Any feedback would be appreciated. :)
 
it's not like any graphics card running in a pci interface would really boost your performance. in fact, the limitations of the pci bus often result in the add-in card lowering performance when compared to the integrated graphics, which use a faster bus. i advise against trying to mess with your dell to add performance. even if you were able to get a graphics card properly installed and working, the performance returns would be dissapointing at best.
 
I must disagree with you zephead. most onboard video cards suck... simply put...

and hear comes the reason...

THEY USED SHARED SYSTEM MEMORY.

if your system is running 256MB ram and you have a onboard video with 64MB ram then guess what..

you effectively have 256-64MB of memory that the system can use.

Here is what you do.... disable the onboard video and install that PCI video card, simply put any will boost your gaming performance.

I will look around and see if i can find the one you are looking for. i will post you a link when i find it, hopefully in a couple min....

secondly... the onboard video that HP uses i know will not play most new games.. heck it wouldn't even play Call of duty till i installed an actual pci video card, i have seen that the drivers for onboard graphics suck... but of course this is my opinion....

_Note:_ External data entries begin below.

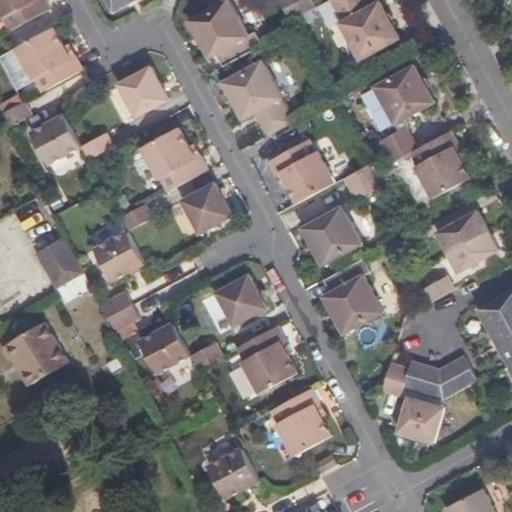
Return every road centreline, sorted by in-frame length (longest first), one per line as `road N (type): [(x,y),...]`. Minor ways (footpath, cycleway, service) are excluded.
road 1 (residential): [(267,235),(157,29),(106,55),(76,0)]
road 2 (residential): [(393,494),(267,235)]
road 3 (residential): [(511,126),(442,0)]
road 4 (residential): [(393,494),(511,429)]
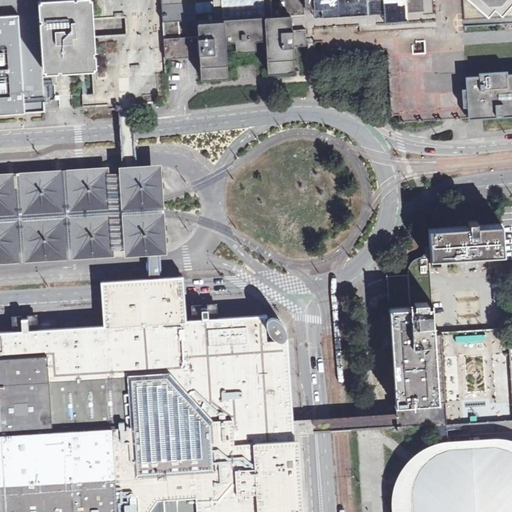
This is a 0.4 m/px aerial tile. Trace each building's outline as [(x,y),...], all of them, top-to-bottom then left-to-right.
[(0,0),(0,113),(47,111),(44,69),(41,22),(41,17),(39,0),(0,0)] [(41,22),(44,69),(93,66),(89,0),(39,0),(41,17),(43,17),(43,22),(41,22)] [(89,0),(93,66),(95,94),(84,95),(85,107),(110,105),(125,104),(168,101),(165,57),(161,0),(89,0)] [(161,0),(165,57),(193,55),(198,55),(200,75),(201,77),(226,75),(227,74),(225,42),(235,41),(235,49),(236,51),(254,50),(255,49),(256,48),(255,40),(265,39),(267,71),(267,72),(269,72),(293,71),(294,70),(293,46),(306,45),(306,42),(304,15),(303,0),(161,0)] [(303,0),(304,15),(382,10),(382,19),(406,17),(405,9),(422,8),(421,0),(303,0)] [(467,117),(465,75),(468,75),(467,42),(466,35),(465,24),(464,0),(421,0),(422,8),(405,9),(406,17),(382,19),(382,10),(304,15),(306,42),(312,42),(321,41),(322,54),(387,50),(391,115),(398,114),(399,122),(443,119),(444,119),(450,118),(458,118),(467,117)] [(511,0),(464,0),(465,24),(511,21),(511,0)] [(486,74),(468,75),(465,75),(467,117),(467,118),(485,117),(511,115),(511,68),(485,71),(486,74)] [(0,262),(26,261),(73,258),(116,255),(115,248),(125,248),(126,255),(151,253),(166,252),(165,249),(164,220),(163,213),(163,210),(163,208),(162,203),(162,199),(162,193),(161,171),(160,162),(129,164),(121,165),(121,173),(111,173),(110,165),(67,168),(20,171),(0,172),(0,262)] [(500,221),(428,225),(430,253),(430,265),(502,261),(500,221)] [(409,267),(408,275),(410,306),(414,306),(414,302),(427,301),(427,305),(432,305),(430,265),(430,253),(425,254),(414,260),(409,267)] [(427,301),(414,302),(414,306),(410,306),(408,275),(387,277),(388,290),(388,300),(389,308),(379,308),(381,347),(392,346),(396,404),(417,402),(418,417),(418,426),(511,419),(511,391),(508,329),(434,334),(432,305),(427,305),(427,301)] [(0,511),(302,511),(298,438),(293,438),(292,424),(290,396),(287,338),(267,339),(265,315),(185,320),(184,306),(183,288),(183,277),(152,279),(101,281),(102,293),(103,311),(104,325),(0,330),(0,511)] [(405,492),(404,501),(404,511),(511,511),(511,442),(505,441),(495,440),(454,443),(447,444),(442,445),(434,449),(424,455),(418,461),(412,471),(408,479),(405,492)]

Did they make a PCI version of that card???? i cant find it if they did.
 
I'm pretty sure this is the best pci card that you might possibly get a hold of.
http://amamax.com/ge56pciwddrd1.html
But another member here ordered on and still hadn't gotten it more than a month later, so he/she canceled the order. So, I'm not sure if they actually do have them, or if they are just a crappy site.

There was a prototype 256mb fx5900 pci card, but there were only prototypes AFAIK.

A 5700le would be ok, if you can get a 128bit memory inteface one, most are 64bit.

The safest bet/most available pci card now is the bfg 5500OC pci card (256mb). I think it's probably pretty decent.
Here's a link just to show the card.
http://www.bestbuy.com/site/olspage.jsp?skuId=6981723&type=product&id=1099392683347

Here's another thread that may be of help, a dell 2400 owner looking for a pci card.
http://forums.us.dell.com/supportfo...ssage.id=119077&view=by_date_ascending&page=1
Don't forget the second page.
 
urbandragon said:
I must disagree with you zephead. most onboard video cards suck... simply put...

and hear comes the reason...

THEY USED SHARED SYSTEM MEMORY.

I have to agree. I had an HP with on board video and man... was it slow. I bought a ATI Radeon 7000 64MB PCI, which wasn't the best, but it was decent enough that I can do some basic gaming and video.

cT
 
i know onboard video is lackluster, and that is shares system memory. i was saying that the data bus between the northbridge and onboard graphics controller (usually the same chip anyways) is much faster than the pci data bus. so perhaps a better gpu on a pci card would suffer from the pci performance bottleneck. i've seen many upgrades go both ways, so your point is well taken.